Caso demore, o administrador responderá solidariamente com a sociedade pelos atos que praticar antes do instrumento de nomeação ser averbado.
A pretensão de ressarcimento por danos da sociedade contra o administrador prescreve em três anos, relativamente a atos que violarem a lei ou o contrato, contado a partir da apresentação aos sócios do balanço referente ao exercício em que a violação tenha ocorrido ou da reunião ou assembléia em que se deu conhecimento (art. 206, parágrafo 3º, VII, alínea ‘b’, do Código Civil). Em relação à terceiros prejudicados, o prazo de prescrição é de dez anos.
Nesse sentido, veja-se acórdão proferido pelo Superior Tribunal de Justiça:
“REsp 179008/SP – RECURSO ESPECIAL 1998/0045457-8 SOCIEDADE ANÔNIMA. RESPONSABILIDADE DO ADMINISTRADOR. PRESCRIÇÃO.
Nos termos da regra contida no art. 287, III, “b”, “2”, da Lei nº 6.404/76, a prescrição para o acionista apurar a responsabilidade do administrador de sociedade anônima ocorre em 3 (três) anos, sendo o seu termo inicial a data da publicação da ata que aprovar o balanço. Pelas peculiaridades da espécie, o hoje acionista minoritário é carente para propor ação referente a exercício ainda não prescrito (1993) pois ele, na época, detinha a maioria das ações e aprovara, sem ressalvas e sem protestos, todos os balanços e as demonstrações financeiras da companhia. Recurso parcialmente conhecido e, nessa parte, provido.”
O término da gestão do administrador ocorre com a renúncia, destituição ou pelo término do prazo, se não houver recondução. Para que a cessação do exercício do cargo de administrador seja oponível perante terceiros, é necessário que o ato de destituição seja averbado dentro de dez dias no Registro de Comércio (art. 1.063, parágrafo 3º do Código Civil).
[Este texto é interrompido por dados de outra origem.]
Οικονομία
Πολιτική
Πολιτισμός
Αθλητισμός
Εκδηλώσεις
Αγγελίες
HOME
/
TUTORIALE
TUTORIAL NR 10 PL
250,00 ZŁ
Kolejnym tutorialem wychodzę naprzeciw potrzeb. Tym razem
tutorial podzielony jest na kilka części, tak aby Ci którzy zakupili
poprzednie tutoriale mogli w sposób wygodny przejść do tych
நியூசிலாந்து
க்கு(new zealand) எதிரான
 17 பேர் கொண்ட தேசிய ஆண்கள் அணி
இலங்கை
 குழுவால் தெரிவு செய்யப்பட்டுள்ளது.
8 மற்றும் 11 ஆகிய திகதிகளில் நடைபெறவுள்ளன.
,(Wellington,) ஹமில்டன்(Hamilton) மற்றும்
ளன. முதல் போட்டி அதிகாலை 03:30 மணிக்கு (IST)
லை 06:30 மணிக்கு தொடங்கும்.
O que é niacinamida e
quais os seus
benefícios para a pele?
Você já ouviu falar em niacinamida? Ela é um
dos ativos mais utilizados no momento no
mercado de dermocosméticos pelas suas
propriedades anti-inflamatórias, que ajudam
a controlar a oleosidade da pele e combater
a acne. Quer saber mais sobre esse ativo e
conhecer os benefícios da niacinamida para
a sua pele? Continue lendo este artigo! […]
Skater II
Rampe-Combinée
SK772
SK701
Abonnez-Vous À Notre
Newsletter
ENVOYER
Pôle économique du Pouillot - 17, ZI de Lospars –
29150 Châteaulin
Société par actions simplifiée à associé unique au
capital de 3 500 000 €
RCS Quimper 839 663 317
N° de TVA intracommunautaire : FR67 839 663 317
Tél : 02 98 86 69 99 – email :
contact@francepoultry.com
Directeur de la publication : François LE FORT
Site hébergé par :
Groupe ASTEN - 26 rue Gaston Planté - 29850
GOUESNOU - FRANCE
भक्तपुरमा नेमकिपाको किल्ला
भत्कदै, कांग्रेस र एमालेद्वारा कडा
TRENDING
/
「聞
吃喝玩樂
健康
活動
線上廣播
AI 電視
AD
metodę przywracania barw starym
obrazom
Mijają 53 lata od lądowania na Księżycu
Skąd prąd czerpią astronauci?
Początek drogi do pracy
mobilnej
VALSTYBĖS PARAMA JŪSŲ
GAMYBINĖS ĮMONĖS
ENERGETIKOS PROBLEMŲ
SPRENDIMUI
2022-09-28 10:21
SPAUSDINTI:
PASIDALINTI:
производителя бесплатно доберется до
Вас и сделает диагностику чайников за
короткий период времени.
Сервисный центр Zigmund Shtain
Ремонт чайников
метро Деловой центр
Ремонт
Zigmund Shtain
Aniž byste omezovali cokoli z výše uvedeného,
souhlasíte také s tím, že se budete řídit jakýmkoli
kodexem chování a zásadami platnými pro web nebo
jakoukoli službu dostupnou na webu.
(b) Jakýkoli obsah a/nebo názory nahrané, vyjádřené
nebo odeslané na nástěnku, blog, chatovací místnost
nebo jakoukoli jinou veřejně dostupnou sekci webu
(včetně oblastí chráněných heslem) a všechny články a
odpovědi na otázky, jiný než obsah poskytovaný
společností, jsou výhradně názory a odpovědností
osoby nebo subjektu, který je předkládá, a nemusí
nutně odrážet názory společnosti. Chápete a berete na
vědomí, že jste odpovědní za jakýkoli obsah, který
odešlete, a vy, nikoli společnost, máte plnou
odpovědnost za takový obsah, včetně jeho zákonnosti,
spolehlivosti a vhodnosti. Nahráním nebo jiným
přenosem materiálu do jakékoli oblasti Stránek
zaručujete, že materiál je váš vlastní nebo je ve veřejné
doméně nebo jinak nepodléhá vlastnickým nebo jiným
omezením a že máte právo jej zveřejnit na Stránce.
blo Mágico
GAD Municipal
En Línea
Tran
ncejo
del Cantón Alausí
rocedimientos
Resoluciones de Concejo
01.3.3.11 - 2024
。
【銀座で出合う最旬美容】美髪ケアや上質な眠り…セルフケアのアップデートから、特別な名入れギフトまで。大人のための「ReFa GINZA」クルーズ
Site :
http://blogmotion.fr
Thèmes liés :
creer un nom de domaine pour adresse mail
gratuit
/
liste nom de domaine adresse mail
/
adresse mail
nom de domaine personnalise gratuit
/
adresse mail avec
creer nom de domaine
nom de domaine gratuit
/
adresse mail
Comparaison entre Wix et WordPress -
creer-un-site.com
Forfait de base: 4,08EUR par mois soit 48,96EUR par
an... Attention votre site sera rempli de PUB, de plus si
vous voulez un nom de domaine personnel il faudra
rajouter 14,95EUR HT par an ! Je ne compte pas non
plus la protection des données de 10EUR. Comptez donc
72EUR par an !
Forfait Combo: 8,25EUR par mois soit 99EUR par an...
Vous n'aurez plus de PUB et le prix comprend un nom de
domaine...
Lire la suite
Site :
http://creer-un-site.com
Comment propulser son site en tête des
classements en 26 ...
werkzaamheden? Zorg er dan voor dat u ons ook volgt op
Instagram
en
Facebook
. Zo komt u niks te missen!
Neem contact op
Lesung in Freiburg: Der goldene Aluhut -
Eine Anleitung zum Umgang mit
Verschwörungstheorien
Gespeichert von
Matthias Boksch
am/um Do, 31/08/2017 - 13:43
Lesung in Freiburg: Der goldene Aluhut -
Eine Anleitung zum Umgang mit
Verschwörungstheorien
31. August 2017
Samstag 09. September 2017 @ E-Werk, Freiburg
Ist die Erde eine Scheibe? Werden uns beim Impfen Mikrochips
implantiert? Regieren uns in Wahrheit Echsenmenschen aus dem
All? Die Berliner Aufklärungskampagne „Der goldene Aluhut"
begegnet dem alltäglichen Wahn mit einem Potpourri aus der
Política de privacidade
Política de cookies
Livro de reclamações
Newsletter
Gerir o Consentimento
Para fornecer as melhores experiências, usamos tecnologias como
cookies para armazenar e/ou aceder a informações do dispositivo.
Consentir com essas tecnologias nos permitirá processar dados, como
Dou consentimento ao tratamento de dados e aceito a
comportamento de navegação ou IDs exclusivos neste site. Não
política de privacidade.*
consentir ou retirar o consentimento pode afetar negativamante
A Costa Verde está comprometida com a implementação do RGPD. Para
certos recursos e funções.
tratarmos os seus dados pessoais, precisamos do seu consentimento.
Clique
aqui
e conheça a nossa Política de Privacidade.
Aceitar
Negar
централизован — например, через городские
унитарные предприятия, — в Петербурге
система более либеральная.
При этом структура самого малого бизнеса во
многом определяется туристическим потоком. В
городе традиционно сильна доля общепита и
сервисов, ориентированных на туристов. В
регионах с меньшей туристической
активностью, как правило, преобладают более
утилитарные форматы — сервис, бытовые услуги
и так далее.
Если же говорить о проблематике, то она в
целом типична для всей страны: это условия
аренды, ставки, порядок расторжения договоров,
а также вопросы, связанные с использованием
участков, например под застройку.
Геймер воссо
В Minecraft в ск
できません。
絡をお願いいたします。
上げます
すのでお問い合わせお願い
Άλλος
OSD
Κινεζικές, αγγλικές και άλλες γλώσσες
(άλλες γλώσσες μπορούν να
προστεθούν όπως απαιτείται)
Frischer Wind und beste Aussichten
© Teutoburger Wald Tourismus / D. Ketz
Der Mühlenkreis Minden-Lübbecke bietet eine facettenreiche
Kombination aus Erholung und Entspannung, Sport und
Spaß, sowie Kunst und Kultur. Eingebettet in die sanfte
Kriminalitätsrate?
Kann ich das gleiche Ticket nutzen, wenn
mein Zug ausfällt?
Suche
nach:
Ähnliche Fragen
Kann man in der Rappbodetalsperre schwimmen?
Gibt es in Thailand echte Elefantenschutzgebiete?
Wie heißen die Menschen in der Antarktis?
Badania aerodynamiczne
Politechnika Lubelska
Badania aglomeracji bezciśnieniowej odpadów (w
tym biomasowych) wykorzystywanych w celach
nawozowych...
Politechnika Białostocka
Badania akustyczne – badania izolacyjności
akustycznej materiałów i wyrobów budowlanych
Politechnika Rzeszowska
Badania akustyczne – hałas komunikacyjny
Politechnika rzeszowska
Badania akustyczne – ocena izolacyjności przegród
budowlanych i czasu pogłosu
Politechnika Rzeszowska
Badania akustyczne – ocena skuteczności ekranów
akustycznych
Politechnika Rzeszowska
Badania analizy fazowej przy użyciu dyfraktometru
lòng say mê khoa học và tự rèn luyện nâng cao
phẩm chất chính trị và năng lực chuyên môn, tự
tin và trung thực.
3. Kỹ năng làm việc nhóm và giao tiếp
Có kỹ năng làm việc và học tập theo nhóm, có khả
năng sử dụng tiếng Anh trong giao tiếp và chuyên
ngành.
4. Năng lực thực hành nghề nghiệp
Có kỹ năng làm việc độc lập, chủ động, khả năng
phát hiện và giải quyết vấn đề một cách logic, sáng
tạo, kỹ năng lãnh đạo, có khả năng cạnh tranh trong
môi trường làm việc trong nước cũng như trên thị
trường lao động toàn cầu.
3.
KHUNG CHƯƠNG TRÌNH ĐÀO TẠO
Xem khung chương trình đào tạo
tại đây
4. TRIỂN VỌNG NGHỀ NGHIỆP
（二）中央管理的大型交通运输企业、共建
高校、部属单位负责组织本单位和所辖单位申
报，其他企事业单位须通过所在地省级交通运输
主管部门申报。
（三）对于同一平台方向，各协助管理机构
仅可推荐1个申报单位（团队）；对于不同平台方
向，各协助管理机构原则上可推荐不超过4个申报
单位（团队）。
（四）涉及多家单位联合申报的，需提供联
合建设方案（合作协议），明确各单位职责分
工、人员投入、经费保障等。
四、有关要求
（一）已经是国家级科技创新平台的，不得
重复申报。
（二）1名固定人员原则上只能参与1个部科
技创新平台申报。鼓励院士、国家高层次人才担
Em relação à sociedade, a renúncia do administrador torna-se eficaz desde o conhecimento da sociedade da comunicação por escrito da renúncia.
Por fim, a responsabilidade por atos regulares de administração praticados no exercício da função só termina com a aprovação das contas do administrador pela assembléia geral, conforme dispõe o art. 1.071, I do Código Civil.
Seguro de responsabilidade civil profissional
No Brasil, estão disponíveis no mercado seguros de responsabilidade civil profissional para várias modalidades de atividades, entre elas, seguros específicos para administradores. São os chamados seguros D&O, para “Directors & Officers”.
Os seguros de D&O garantem uma espécie de “blindagem” para o patrimônio de membros de alta administração de companhias (diretores, membros de conselho, gerentes) perante ações e processos judiciais movidos por acionistas e/ou terceiros contra tais administradores.
A mudança da legislação, como acima reportado, e a aplicação de fato dos termos da lei, traduzida em um crescente numero de ações ajuizadas contra companhias por atos de má administração de seus representantes tem diretamente causado impacto no mercado brasileiro de seguros de D&º De fato, e segundo dados estatísticos da Superintendência de Seguros Privados, a SUSEP, o seguro de D&O apresentou um crescimento de 12,3% no ano de 2005.
Para que a seguradora possa determinar se o seguro é viável e o prêmio, é necessário preencher um formulário para a análise do risco. Porém, é possível calcular por alto um prêmio de 1 a 3% do valor da importância segurada.
——————————————————————————- – [1] Carvalhosa, Modesto. Comentários ao Código Civil: Parte Especial: Do Direito de Empresa – Vol. 13. Saraiva, 2003, pag. 102.
[2] Idem, ibidem.
[3] Campinho, Sérgio. O Direito de Empresa – À Luz do Novo Código Civil. 2ª Edição. Revonar, 2003.